Che aspetto aveva Gesù? Alto 1,65, muscoloso e…

di Redazione Blitz
Pubblicato il 27 febbraio 2018 6:15 | Ultimo aggiornamento: 26 febbraio 2018 23:18
Che aspetto aveva Gesù

Che aspetto aveva Gesù? Alto 1,65, muscoloso e…

ROMA – Che aspetto aveva Gesù? La risposta alla domanda posta nel titolo del libro di Joan E. Taylor è sicuramente ovvia. Gesù è una delle figure più inconfondibili di tutta la Storia, è così familiare che viene intravisto anche nelle forme bizzarre delle nuvole o nelle fette di pane tostato.

Tutti abbiamo un’immagine mentale dell’aspetto di Gesù: nella maggior parte è un uomo alto, caucasico, con i capelli lunghi e la barba, vestito con una tunica dalle maniche larghe e lunga fino alle caviglie.

Tuttavia nessuno dei quattro Vangeli riporta una descrizione del suo aspetto fisico, sulla barba o i capelli e pochissimo su come era vestito. Eppure, da parte dei credenti, il bisogno di dare un volto è potente da secoli.

Nel libro “What did Jesus look like?“, Taylor cita la celeberrima “lettera di Lentulo” che un tempo si riteneva fosse stata scritta da un funzionario romano contemporaneo di Gesù, scrive il Daily Mail.

Publio Lentulo sembra l’avesse visto e fosse rimasto colpito. Gesù era “alto di statura e ammirevole”. Ha “i capelli color nocciola che ricadono dolcemente sulle orecchie”. Sfortunatamente, la lettera di Lentulo è un prodotto del Medioevo, non dell’era romana.

Ci sono state anche delle reliquie della chiesa che nel tempo, hanno fornito possibili prove sull’aspetto di Gesù. Ad esempio, nell’episodio di Santa Veronica, che è commossa dalla sofferenza sulla Via Crucis asciuga la fronte imperlata di sudore e di sangue con un panno: il volto di Gesù rimane miracolosamente impresso.

Il Velo della Veronica è stato esposto nel periodo medievale. Potrebbe essere sopravvissuto. La più famosa tra le reliquie è, naturalmente, la Sacra Sindone di Torino, è diffusa la convinzione, nonostante le prove scientifiche affermino il contrario, sia il lenzuolo di lino in cui fu avvolto Gesù nel sepolcro.

L’esame al carbonio effettuato nel 1988 ha datato la Sindone tra il 1260 e il 1390, dunque nel Medioevo. La Sindone fu esposta per la prima volta nel nord-est della Francia, alla fine del XIV secolo. Anche allora fu denunciata dal vescovo locale come una contraffazione “dipinta con grande abilità”.

I sostenitori dell’autenticità ancora oggi affermano che il corpo delineato sulla tela sia quello di Gesù.

Taylor è più interessato a scavare ulteriormente nel passato. La letteratura e l’arte, immediatamente dopo la morte di Gesù, conservano qualche traccia reale del suo aspetto?

Sfortunatamente, la prima rappresentazione non è di grande aiuto: il graffito del II secolo portato alla luce al Palatino di Roma lo mostra con la testa di un asino ed è ovviamente mirato a deridere la nuova religione. La raffigurazione è accompagnata da un’iscrizione in greco antico che significa: “Alessameno venera il suo Dio”.
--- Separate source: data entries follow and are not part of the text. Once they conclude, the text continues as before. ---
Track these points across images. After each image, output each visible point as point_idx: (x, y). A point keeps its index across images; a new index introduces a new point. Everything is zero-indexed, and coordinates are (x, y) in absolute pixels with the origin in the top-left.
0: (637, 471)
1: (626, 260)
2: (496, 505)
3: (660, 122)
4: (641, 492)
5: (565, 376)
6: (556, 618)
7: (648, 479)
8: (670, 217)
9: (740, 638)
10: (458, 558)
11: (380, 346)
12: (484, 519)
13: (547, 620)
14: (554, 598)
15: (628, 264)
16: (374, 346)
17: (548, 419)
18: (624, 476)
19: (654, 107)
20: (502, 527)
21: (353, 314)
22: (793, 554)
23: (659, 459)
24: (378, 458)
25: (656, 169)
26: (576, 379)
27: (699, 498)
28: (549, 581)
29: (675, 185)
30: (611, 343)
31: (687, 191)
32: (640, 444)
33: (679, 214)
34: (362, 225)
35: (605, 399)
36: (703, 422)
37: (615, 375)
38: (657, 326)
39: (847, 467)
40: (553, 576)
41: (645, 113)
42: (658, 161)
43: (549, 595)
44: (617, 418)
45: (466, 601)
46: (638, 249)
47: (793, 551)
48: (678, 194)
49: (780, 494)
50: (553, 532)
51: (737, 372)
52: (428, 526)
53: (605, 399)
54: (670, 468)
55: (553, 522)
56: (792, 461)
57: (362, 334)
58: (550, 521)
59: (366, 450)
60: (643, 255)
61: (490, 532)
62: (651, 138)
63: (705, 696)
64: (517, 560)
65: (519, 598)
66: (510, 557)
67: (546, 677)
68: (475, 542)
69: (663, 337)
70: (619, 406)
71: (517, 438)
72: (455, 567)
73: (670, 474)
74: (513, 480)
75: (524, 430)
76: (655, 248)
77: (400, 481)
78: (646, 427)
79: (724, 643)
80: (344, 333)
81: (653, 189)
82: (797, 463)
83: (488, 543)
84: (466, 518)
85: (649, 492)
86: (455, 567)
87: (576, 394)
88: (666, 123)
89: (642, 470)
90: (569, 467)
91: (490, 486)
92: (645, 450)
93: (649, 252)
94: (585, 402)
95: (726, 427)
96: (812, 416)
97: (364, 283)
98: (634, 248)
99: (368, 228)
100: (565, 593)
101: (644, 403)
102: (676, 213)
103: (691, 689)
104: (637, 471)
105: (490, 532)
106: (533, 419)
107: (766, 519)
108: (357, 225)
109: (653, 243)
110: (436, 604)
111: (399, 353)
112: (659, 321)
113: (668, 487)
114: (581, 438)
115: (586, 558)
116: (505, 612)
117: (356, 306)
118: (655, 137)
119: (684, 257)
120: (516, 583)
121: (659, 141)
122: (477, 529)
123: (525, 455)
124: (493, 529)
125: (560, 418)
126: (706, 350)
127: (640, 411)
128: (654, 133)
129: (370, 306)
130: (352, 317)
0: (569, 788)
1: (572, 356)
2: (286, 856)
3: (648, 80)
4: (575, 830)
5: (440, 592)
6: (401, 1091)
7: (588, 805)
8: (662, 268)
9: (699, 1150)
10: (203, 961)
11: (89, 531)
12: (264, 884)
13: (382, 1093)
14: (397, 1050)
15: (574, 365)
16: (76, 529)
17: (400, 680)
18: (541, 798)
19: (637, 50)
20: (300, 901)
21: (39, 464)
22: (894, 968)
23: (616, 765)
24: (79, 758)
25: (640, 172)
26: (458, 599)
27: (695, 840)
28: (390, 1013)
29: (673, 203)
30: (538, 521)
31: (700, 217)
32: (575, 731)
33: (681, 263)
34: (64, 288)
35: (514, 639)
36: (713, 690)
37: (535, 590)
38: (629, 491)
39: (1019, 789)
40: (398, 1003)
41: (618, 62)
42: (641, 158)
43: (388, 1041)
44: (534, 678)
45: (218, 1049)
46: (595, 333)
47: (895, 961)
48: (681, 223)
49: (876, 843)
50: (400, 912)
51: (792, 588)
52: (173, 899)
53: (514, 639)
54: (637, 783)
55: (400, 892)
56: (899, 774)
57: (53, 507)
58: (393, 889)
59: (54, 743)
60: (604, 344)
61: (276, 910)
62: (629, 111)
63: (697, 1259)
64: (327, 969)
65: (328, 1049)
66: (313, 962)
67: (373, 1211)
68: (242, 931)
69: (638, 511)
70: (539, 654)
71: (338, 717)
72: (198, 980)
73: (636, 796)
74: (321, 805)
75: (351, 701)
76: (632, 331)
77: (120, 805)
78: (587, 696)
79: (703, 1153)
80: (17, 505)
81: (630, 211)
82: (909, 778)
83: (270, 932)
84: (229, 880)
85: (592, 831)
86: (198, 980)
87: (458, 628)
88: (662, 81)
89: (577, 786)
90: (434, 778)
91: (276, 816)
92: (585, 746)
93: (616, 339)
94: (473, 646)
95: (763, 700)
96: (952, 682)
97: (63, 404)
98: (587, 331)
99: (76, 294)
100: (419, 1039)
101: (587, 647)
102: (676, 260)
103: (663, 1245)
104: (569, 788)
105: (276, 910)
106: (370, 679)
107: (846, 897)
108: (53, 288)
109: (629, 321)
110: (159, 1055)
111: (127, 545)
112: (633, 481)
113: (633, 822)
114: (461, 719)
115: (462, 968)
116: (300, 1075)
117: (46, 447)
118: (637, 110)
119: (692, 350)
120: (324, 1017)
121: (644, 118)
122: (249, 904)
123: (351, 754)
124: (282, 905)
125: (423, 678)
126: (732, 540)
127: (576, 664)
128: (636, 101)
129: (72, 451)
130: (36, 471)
Taylor fornisce un’analisi accademica dei vari aspetti in cui Gesù fu mostrato nei primi secoli dopo la sua morte. Il Gesù con i capelli lunghi e con la barba che conosciamo oggi può essere trovato nell’arte dal quarto secolo in poi, ma può anche apparire come una figura giovane, senza barba, di bell’aspetto, non diverso dalle sculture classiche degli dei romani.

Altre immagini lo raffigurano nelle vesti di un filosofo, scarmigliato con i capelli arruffati, come se la sua mente fosse così presa da questioni spirituali da non aver tempo di preoccuparsi dell’aspetto fisico.

Uno scrittore anti-cristiano del II secolo arrivò al punto di affermare che era “piccolo, brutto e mediocre”. Persino alcuni cristiani erano pronti ad accettarlo poiché c’era ancora più contrasto con la sua gloria spirituale.

Secondo Taylor, il modo migliore per ottenere un’immagine storica verosimile di Gesù è esaminare le prove archeologiche di chi viveva in Giudea nel I secolo e osservare chi ci vive attualmente.

Con ogni probabilità, sostiene Taylor, era alto circa un metro e sessantacinque, abbastanza magro e piuttosto muscoloso; la pelle olivastra, i capelli corti di colore tra il castano scuro e nero, gli occhi castani. Probabilmente portava la barba ma non folta o lunga il che, di fatto, non corrisponderebbe all’immagine che abbiamo.